Law firms such as CAIR (Chicago’s Council on American Islamic Relations) among others across the country have lent their services and legal advice either pro-bono or at a discounted price to guide families through their court cases.
Churches have opened their doors to hold educational human rights courses and provide support and shelter for refugees, while other groups march the streets, taking their fight as far as Trump’s front door.
“I think there’s a lot of ignorance in our country about immigration…There’s a lot of insensitivity to the Hispanic community, these are young kids that are getting detained, these families moms and children are getting separated,” Torres-Carrillo said, adding that through these trials she’s seen the Latino community come together and feels they want the world to see the bigger picture.
“The process to come to our country legally is nearly impossible for an average working Mexican, Guatemalan or Nicaraguan, it’s very different unless you come from money,” the instructor said.

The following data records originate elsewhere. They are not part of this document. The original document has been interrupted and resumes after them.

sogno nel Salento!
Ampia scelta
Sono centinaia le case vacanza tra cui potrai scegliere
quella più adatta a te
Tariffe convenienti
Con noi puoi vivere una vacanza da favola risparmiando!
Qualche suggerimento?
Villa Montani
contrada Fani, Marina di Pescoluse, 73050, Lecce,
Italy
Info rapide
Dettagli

She concluded that, though there is no easy way out, if a more comprehensive approach were adopted, there would likely be fewer undocumented families around the country and no current immigration crisis.
“I’m just going to continue to work and continue to get my education and see what goes on from there,” said DACA recipient Martha Ruiz Toscano, 22, a physical therapy student at Henry Ford College in Michigan. "What else can I do?"